Now that the sheen of the New Year has passed, it’s time to dust off those resolutions and shine up that new you, right? Yes, it is! According to researchers at Duke University, we develop habits automatically through the repetition of our daily behaviors. Keep reading for some tips on how to hone your day to become the successful student and – ultimately – professional, practicing graduate you can be.

1. Rise and shine
Research reported in Harvard Business Review suggests that morning people tend to get better grades in school, which leads to better job opportunities. This is largely correlated to morning people being proactive and their tendency to anticipate problems and the ways they can be minimized.

2. Eat breakfast
Start your day right with energy to last you the morning. Try a healthy carbohydrate (steel-cut oatmeal and rye toast, for example), a protein (a veggie omelet) or a green or fruit smoothie. Part and parcel to this, we should mention that healthy people always know to stay hydrated throughout the day. By hydrated, we mean hydrated with water and not caffeine!

3. Accomplish one task immediately
Look at your to-do list and mark something off first thing in the morning. It can be something very simple, such as “take the trash out” or “request official transcript for grad school application.” Whatever it is, if it’s on your list, marking something off fills you with a tiny sense of accomplishment of seeing something, anything, get done. Breaking down a lengthy list is something you do step-by-step, task-by-task.

Alternatively, some believe that if you do your hardest, most time-consuming (or dreaded) task first, everything else you have to do that day will seem easy by comparison. This is a valid thought, for sure, but sometimes doesn’t work in the life of a student where your daily schedule is sometimes not your own to decide. Regardless, it is a time management theory to consider, when it works.

4. Set goals
To manage your time wisely and make good progress toward your goals, try developing daily, weekly and monthly goals. Be careful not to cast your net too wide, or you’ll be overwhelmed. Review these goals at the beginning – and end – of each day, week and month (and certainly at midpoints in between), and be sure to continually ask yourself if you are focused and making progress toward your goals.

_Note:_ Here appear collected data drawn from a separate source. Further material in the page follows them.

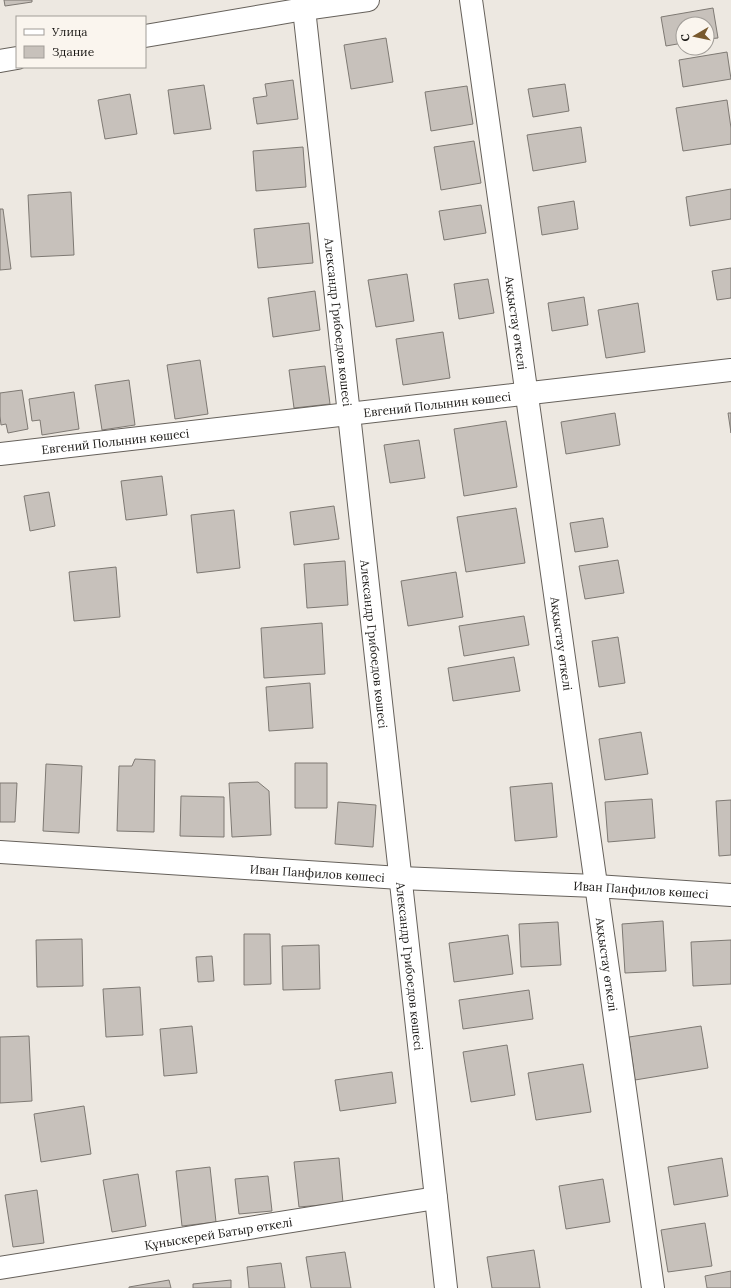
<svg xmlns="http://www.w3.org/2000/svg" width="731" height="1288" viewBox="0 0 731 1288" font-family="Lora,serif">
  <style>
    .building { fill: #c7c1bb; stroke: #7e7973 }
    .lines { fill: none; stroke-linecap: round; stroke-linejoin: round }
    .minor-casing { stroke: #66615b; stroke-width: 24 }
    .minor { stroke: #fff; stroke-width: 22 }
    .labels { text-anchor: middle; dominant-baseline: central; stroke-width: 4; stroke-linejoin: round; paint-order: stroke }
    .street-label { font-size: 12px; fill: #1c1a17; stroke: #faf5ee }
  </style>
  <rect width="100%" height="100%" fill="#ede8e1"/>
  <path class="building" d="M 4,0 L 32,0 L 32,2 L 5,6 Z
    M 713,8 L 718,38 L 707,39 L 707,24 L 683,24 L 683,43 L 666,46 L 661,17 Z
    M 386,38 L 393,82 L 351,89 L 344,45 Z
    M 727,52 L 731,79 L 683,87 L 679,60 Z
    M 293,80 L 298,119 L 257,124 L 253,98 L 267,96 L 265,84 Z
    M 565,84 L 569,111 L 533,117 L 528,89 Z
    M 204,85 L 211,129 L 174,134 L 168,90 Z
    M 467,86 L 473,124 L 431,131 L 425,92 Z
    M 130,94 L 137,134 L 105,139 L 98,100 Z
    M 727,100 L 731,128 L 731,144 L 683,151 L 676,108 Z
    M 581,127 L 586,162 L 533,171 L 527,135 Z
    M 474,141 L 481,183 L 441,190 L 434,147 Z
    M 303,147 L 306,187 L 256,191 L 253,151 Z
    M 731,189 L 731,219 L 690,226 L 686,197 Z
    M 71,192 L 74,255 L 31,257 L 28,195 Z
    M 574,201 L 578,229 L 542,235 L 538,207 Z
    M 481,205 L 486,233 L 444,240 L 439,211 Z
    M 0,209 L 3,209 L 11,269 L 0,270 Z
    M 309,223 L 313,263 L 258,268 L 254,229 Z
    M 731,268 L 731,298 L 717,300 L 712,271 Z
    M 407,274 L 414,321 L 376,327 L 368,280 Z
    M 488,279 L 494,313 L 459,319 L 454,284 Z
    M 315,291 L 320,330 L 273,337 L 268,298 Z
    M 584,297 L 588,325 L 552,331 L 548,303 Z
    M 638,303 L 645,352 L 606,358 L 598,310 Z
    M 443,332 L 450,378 L 403,385 L 396,339 Z
    M 200,360 L 208,414 L 175,419 L 167,365 Z
    M 325,366 L 330,404 L 294,408 L 289,370 Z
    M 129,380 L 135,425 L 102,430 L 95,385 Z
    M 22,390 L 28,429 L 8,433 L 6,424 L 1,425 L 0,416 L 0,393 Z
    M 74,392 L 79,429 L 42,435 L 40,420 L 32,421 L 29,399 Z
    M 615,413 L 620,445 L 566,454 L 561,422 Z
    M 728,413 L 731,413 L 731,433 Z
    M 506,421 L 517,487 L 464,496 L 454,429 Z
    M 419,440 L 425,478 L 390,483 L 384,445 Z
    M 162,476 L 167,515 L 126,520 L 121,481 Z
    M 49,492 L 55,526 L 30,531 L 24,496 Z
    M 334,506 L 339,539 L 294,545 L 290,512 Z
    M 516,508 L 525,563 L 466,572 L 457,517 Z
    M 234,510 L 240,568 L 197,573 L 191,515 Z
    M 603,518 L 608,547 L 575,552 L 570,523 Z
    M 618,560 L 624,593 L 585,599 L 579,566 Z
    M 345,561 L 348,605 L 307,608 L 304,564 Z
    M 116,567 L 120,617 L 74,621 L 69,572 Z
    M 456,572 L 463,617 L 408,626 L 401,581 Z
    M 524,616 L 529,645 L 464,656 L 459,626 Z
    M 322,623 L 325,674 L 264,678 L 261,628 Z
    M 618,637 L 625,683 L 599,687 L 592,641 Z
    M 514,657 L 520,691 L 453,701 L 448,668 Z
    M 310,683 L 313,728 L 269,731 L 266,687 Z
    M 641,732 L 648,774 L 605,780 L 599,739 Z
    M 135,759 L 155,760 L 154,832 L 117,831 L 119,766 L 132,766 Z
    M 295,763 L 327,763 L 327,808 L 295,808 Z
    M 46,764 L 82,766 L 79,833 L 43,831 Z
    M 258,782 L 269,791 L 271,835 L 232,837 L 229,783 Z
    M 0,783 L 17,783 L 15,822 L 0,822 Z
    M 552,783 L 557,837 L 515,841 L 510,787 Z
    M 181,796 L 224,797 L 224,837 L 180,836 Z
    M 652,799 L 655,838 L 608,842 L 605,802 Z
    M 731,800 L 731,855 L 719,856 L 716,801 Z
    M 338,802 L 376,805 L 373,847 L 335,844 Z
    M 663,921 L 666,971 L 625,973 L 622,924 Z
    M 558,922 L 561,965 L 521,967 L 519,924 Z
    M 244,934 L 270,934 L 271,984 L 244,985 Z
    M 508,935 L 513,974 L 454,982 L 449,943 Z
    M 82,939 L 83,986 L 37,987 L 36,940 Z
    M 731,940 L 731,984 L 693,986 L 691,942 Z
    M 319,945 L 320,989 L 283,990 L 282,946 Z
    M 212,956 L 214,981 L 198,982 L 196,957 Z
    M 140,987 L 143,1035 L 106,1037 L 103,989 Z
    M 529,990 L 533,1019 L 463,1029 L 459,1000 Z
    M 192,1026 L 197,1073 L 164,1076 L 160,1029 Z
    M 701,1026 L 708,1068 L 635,1080 L 629,1037 Z
    M 29,1036 L 32,1101 L 0,1103 L 0,1037 Z
    M 507,1045 L 515,1095 L 471,1102 L 463,1052 Z
    M 583,1064 L 591,1112 L 536,1120 L 528,1073 Z
    M 392,1072 L 396,1103 L 340,1111 L 335,1080 Z
    M 84,1106 L 91,1154 L 41,1162 L 34,1114 Z
    M 339,1158 L 343,1203 L 299,1207 L 294,1162 Z
    M 722,1158 L 728,1196 L 674,1205 L 668,1167 Z
    M 210,1167 L 216,1222 L 182,1226 L 176,1171 Z
    M 138,1174 L 146,1226 L 112,1232 L 103,1180 Z
    M 268,1176 L 272,1211 L 239,1214 L 235,1179 Z
    M 603,1179 L 610,1222 L 566,1229 L 559,1186 Z
    M 37,1190 L 44,1243 L 13,1247 L 5,1195 Z
    M 705,1223 L 712,1266 L 668,1272 L 661,1230 Z
    M 534,1250 L 540,1288 L 492,1288 L 487,1257 Z
    M 345,1252 L 351,1288 L 311,1288 L 306,1257 Z
    M 281,1263 L 285,1288 L 249,1288 L 247,1267 Z
    M 731,1271 L 731,1288 L 707,1288 L 705,1276 Z
    M 169,1280 L 171,1288 L 129,1288 L 129,1287 Z
    M 231,1280 L 231,1288 L 193,1288 L 193,1284 Z"/>
  <g class="lines">
    <g class="minor-casing">
      <g id="minor">
        <path id="s1" d="M 303,0 L 446,1288"/>
        <path id="s2" d="M 471,0 L 653,1288"/>
        <path d="M 145,36 L 304,9 L 368,0"/>
        <path d="M 0,61 L 17,58"/>
        <path id="s3" d="M 0,454 L 731,370"/>
        <path id="s4" d="M 0,852 L 400,878 L 596,886 L 731,895"/>
        <path id="s5" d="M 0,1268 L 436,1198"/>
      </g>
    </g>
    <use href="#minor" class="minor"/>
  </g>
  <g class="labels">
    <g class="street-label">
      <text stroke="none"><textPath href="#s1" startOffset="324">Александр Грибоедов көшесі</textPath></text>
      <text stroke="none"><textPath href="#s2" startOffset="326">Аққыстау өткелі</textPath></text>
      <text stroke="none"><textPath href="#s3" startOffset="440">Евгений Полынин көшесі</textPath></text>
      <text stroke="none"><textPath href="#s3" startOffset="116">Евгений Полынин көшесі</textPath></text>
      <text stroke="none"><textPath href="#s1" startOffset="648">Александр Грибоедов көшесі</textPath></text>
      <text stroke="none"><textPath href="#s2" startOffset="650">Аққыстау өткелі</textPath></text>
      <text stroke="none"><textPath href="#s4" startOffset="318">Иван Панфилов көшесі</textPath></text>
      <text stroke="none"><textPath href="#s4" startOffset="642">Иван Панфилов көшесі</textPath></text>
      <text stroke="none"><textPath href="#s2" startOffset="974">Аққыстау өткелі</textPath></text>
      <text stroke="none"><textPath href="#s1" startOffset="972">Александр Грибоедов көшесі</textPath></text>
      <text stroke="none"><textPath href="#s5" startOffset="221">Құныскерей Батыр өткелі</textPath></text>
    </g>
  </g>
  <rect x="16" y="16" width="130" height="52" fill="#faf5ee" stroke="#a19d98"/>
  <rect x="24" y="29" width="20" height="6" fill="#ffffff" stroke="#a19d98"/>
  <text x="52" y="36" font-size="12" fill="#1c1a17">Улица</text>
  <rect x="24" y="46" width="20" height="12" fill="#c7c1bb" stroke="#a19d98"/>
  <text x="52" y="56" font-size="12" fill="#1c1a17">Здание</text>
  <g transform="translate(695 36) rotate(261)"><circle r="19" fill="#faf5ee" stroke="#a19d98"/>
  <path d="M0-3L7 15L0 10L-7 15Z" fill="#78592e"/>
  <text y="-6" font-size="11" font-weight="bold" text-anchor="middle" fill="#1c1a17">С</text>
  </g>
</svg>
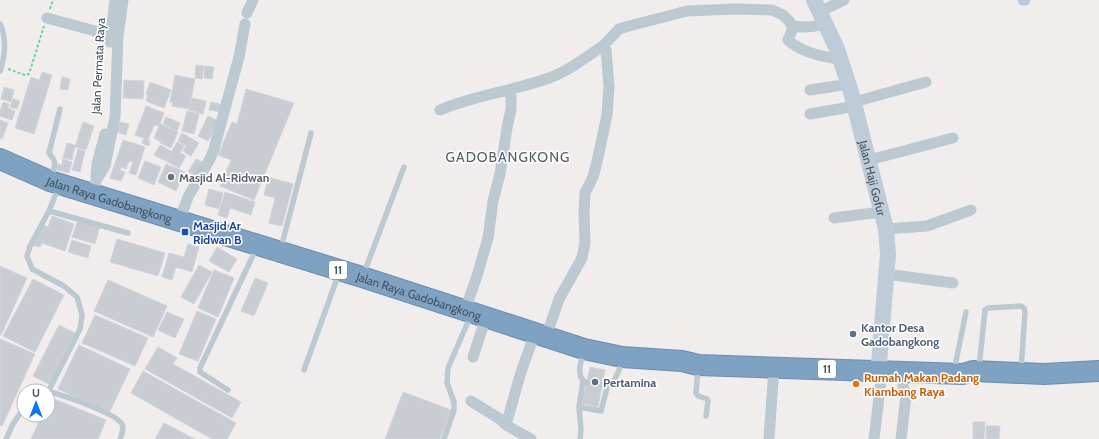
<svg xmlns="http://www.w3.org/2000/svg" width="1099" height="439" viewBox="0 0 1099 439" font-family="Cabin,sans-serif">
	<rect width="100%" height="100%" fill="#f1eded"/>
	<path fill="#c9cdd3" stroke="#d1d4da" d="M196 65 204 66 202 79 195 78Z
		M205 66 214 67 212 79 204 78Z
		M42 72 52 75 34 134 15 128 31 77 39 80Z
		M175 75 195 79 189 109 172 106 173 103 170 102Z
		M62 77 70 79 68 90 60 89Z
		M124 80 144 81 143 99 123 98Z
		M150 82 171 90 164 108 146 101 148 95 146 94Z
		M4 87 14 90 11 102 1 99Z
		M246 89 294 103 254 200 220 186 231 160 218 155 232 122 237 124Z
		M192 98 206 101 203 114 189 110Z
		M13 99 20 101 17 109 10 107Z
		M3 102 9 104 8 108 15 111 12 120 0 116V111Z
		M211 102 223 105 222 112 209 110Z
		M146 106 164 113 159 126 154 125 148 140 150 141 149 146 142 143 144 138 135 135Z
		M187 111 199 114 194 134 182 131Z
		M208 116 219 121 208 141 198 136Z
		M166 117 180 123 177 131 163 124Z
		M0 120 8 123 2 139 0 138Z
		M83 122 94 126 86 150 75 147Z
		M120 122 129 124 126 135 117 132Z
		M160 124 178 132 171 148 160 143 161 142 154 138Z
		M182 133 199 143 191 156 183 151 186 146 178 141Z
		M123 140 145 147 136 175 129 173 133 162 129 161 126 169 121 167 120 170 125 172 121 181 110 178Z
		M177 142 184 146 180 153 186 156 179 168 166 161Z
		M67 143 75 145 72 160 63 158Z
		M160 145 171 151 166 161 154 155Z
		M78 149 85 151 80 172 72 170Z
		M63 159 72 162 69 173 57 170 58 164 62 165Z
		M196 159 204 163 196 177 188 172Z
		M145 161 161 167 154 185 138 178Z
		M166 164 185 172 176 191 158 182Z
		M268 177 293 184 282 226 269 223 275 198 264 195Z
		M209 189 223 193 219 209 205 205Z
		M225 192 255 202 251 215 230 208 227 218 218 215Z
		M52 216 74 224 65 251 42 243 40 247 32 245 43 225 48 227Z
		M78 220 100 226 95 244 72 237Z
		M117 239 165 253 158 276 110 262Z
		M72 240 91 246 88 258 68 252Z
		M188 244 199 247 192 272 176 267 172 280 162 277 169 253 184 257Z
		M217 247 237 259 229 272 209 261Z
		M199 265 212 272 194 304 181 297Z
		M0 266 27 278 1 335H0Z
		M214 270 234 278 218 317 198 308Z
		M255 278 268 283 254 316 241 311Z
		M33 279 64 295 35 352 3 336Z
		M108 280 167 306 153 337 94 311Z
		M197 311 216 319 198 361 179 354Z
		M167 312 184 319 175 338 158 330Z
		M95 315 148 338 135 366 82 343Z
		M59 325 75 333 49 384 33 376Z
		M0 339 35 354 2 426 0 425Z
		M79 345 130 369 109 413 58 389Z
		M158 347 177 358 173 364 241 402 232 418 145 369Z
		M590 367 605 370 598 407 582 404Z
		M143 371 236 423 227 439H212L131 393Z
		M403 392 451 410 440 439H385Z
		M49 397 106 420 98 439H31L42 415H48V400Z
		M973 422H985L984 439H973Z
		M164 423 195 439H155Z
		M986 426H1000L999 439H986Z"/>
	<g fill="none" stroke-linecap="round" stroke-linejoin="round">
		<g stroke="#6b8dae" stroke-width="22">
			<g id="highway">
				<path id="s2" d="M0 159 50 181 362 277 584 349 622 357 682 361 698 365 963 374 973 371 1044 374 1099 371"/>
			</g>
		</g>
		<path stroke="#6bd59d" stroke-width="2" stroke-dasharray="3 2" stroke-linecap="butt" d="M50 9 53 0
			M8 69 25 75 29 74 44 26"/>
		<path stroke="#bcc9d1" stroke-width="5.5" d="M0 24C7 38 5 57 0 71
			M51 177C55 165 58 164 49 153L60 109
			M49 211 128 233
			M281 248 311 133
			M364 273 404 167
			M583 353C581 363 575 377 587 383
			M955 366 966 312
			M698 368 696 393 698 396 707 399 708 401 706 416
			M979 368 985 310 988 308 1021 306 1024 308 1025 312 1021 370
			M304 370 339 273
			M602 385 614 381 619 370 622 359
			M228 390 200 372V368L256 249
			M49 391C64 396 115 412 122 424 124 429 122 434 120 439
			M48 392 80 329 82 315 77 297 64 286 32 269 27 256 30 246 49 211 59 186
			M579 407 601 411 608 384
			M6 439 13 424 24 408
			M444 439 454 410V402L447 383 448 368 471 315
			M580 439 581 430 579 407 583 381"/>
		<path stroke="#bcc9d1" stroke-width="11" d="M1023 0H1025
			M819 12 844 0
			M247 13 253 0
			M47 18 110 35
			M793 26C805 28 814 27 825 24
			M110 42 115 0
			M810 90 849 84
			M854 102 926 82
			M440 110C475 95 513 91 549 78 569 71 586 57 604 45
			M810 114 856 106
			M869 160 953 138
			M96 178 97 164 105 134
			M92 194 96 181 105 166 115 117 118 36 123 0
			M834 218 881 212
			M179 221 188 197 210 159 214 149 239 57 245 24
			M886 229 927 226 971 210
			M886 274 953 283
			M465 310 477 276 488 238 493 201 500 174 507 128 511 109V95L507 91
			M546 337 559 299 582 258 585 243 584 213 585 193 593 177 597 162 607 115 609 86 606 50 604 45 619 29 629 26 687 11 735 9 772 10 783 15 789 21 793 28 788 40C802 53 822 57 840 59
			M473 357 486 317
			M471 401 500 419 506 425 531 439
			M506 425 521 372 535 333
			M769 439 774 367
			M874 439 882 372
			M901 439 906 396 903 385V372"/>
		<path stroke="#beccd9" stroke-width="16" id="s1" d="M814 0 837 49 851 92 886 229 888 254 879 363"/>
		<use href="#highway" stroke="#80a2c2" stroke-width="20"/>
	</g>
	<circle fill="#6b7280" stroke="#fff" stroke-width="1.5" cx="171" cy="177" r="4"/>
	<rect fill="#1a4fb4" stroke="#fff" stroke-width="1.5" x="181" y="228" width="8" height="8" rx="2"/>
	<g fill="#5c6f8a" stroke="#fff" stroke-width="1.5">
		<circle cx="853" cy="334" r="4"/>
		<circle cx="595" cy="382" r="4"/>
	</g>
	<circle fill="#e8710a" stroke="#fff" stroke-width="1.5" cx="856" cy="384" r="4"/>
	<g text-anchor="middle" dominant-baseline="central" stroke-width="3" stroke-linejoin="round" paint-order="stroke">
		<g fill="#fff" stroke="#7c868e" stroke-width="1">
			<rect x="329" y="261" width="18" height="18" rx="3"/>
			<rect x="818" y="360" width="18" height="18" rx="3"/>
		</g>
		<g font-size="11" font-weight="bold" fill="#44525d">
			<text x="338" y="270">11</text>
			<text x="827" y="369">11</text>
		</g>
		<g font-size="12" fill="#44525d" stroke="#fff">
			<text transform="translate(98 66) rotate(-87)">Jalan Permata Raya</text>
			<text stroke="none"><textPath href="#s1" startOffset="188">Jalan Haji Gofur</textPath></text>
			<text stroke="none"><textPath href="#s2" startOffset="117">Jalan Raya Gadobangkong</textPath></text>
			<text stroke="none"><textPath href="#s2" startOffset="441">Jalan Raya Gadobangkong</textPath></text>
		</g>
		<g font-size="12" font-weight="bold" fill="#5b616d" stroke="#fff" text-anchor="start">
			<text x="179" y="177">Masjid Al-Ridwan</text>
		</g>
		<g font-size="12" font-weight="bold" fill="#164399" stroke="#fff" text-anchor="start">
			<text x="193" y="225">Masjid Ar<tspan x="193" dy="14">Ridwan B</tspan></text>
		</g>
		<g font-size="12" font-weight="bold" fill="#4e5e75" stroke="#fff" text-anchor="start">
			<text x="861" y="327">Kantor Desa<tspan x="861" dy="14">Gadobangkong</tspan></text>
			<text x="603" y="382">Pertamina</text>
		</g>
		<g font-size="12" font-weight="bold" fill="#c56008" stroke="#fff" text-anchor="start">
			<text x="864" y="377">Rumah Makan Padang<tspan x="864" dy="14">Kiambang Raya</tspan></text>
		</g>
		<g font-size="14" letter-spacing="1" fill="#595e63" stroke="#fff">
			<text x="508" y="157">GADOBANGKONG</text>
		</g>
	</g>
	<g transform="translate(36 403)"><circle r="19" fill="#ffffff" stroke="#b4babe"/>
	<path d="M0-3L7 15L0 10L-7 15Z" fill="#0776f1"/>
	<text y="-6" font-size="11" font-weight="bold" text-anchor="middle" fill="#44525d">U</text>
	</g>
</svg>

If not, you are being distracted by things that are not your priority, or you have prioritized your goals incorrectly – which can happen as the landscape of your life changes. No big deal. Retool, recast and re-energize! You’ll get there. Just keep your eye on the prize, and maintain focus. Goals are meant to be flexible and to serve you. Change them if they aren’t working. For help on setting goals, you can look here and here.

5. Move, exercise
Of course. We know this. Make time for some exercise, and your body and mind will reap the rewards. With the extra energy your exercise routine brings, you’ll be able to accomplish more, which feeds your positive outlook.

6. Meditate, relax, zone out, chill
Relaxing matters. Your brain and body need time to rejuvenate from the hectic pace of your day. Use some downtime to review your day and assess how well – or not well – things are going in your orbit. Celebrate your successes, and evaluate the misses. Breathe.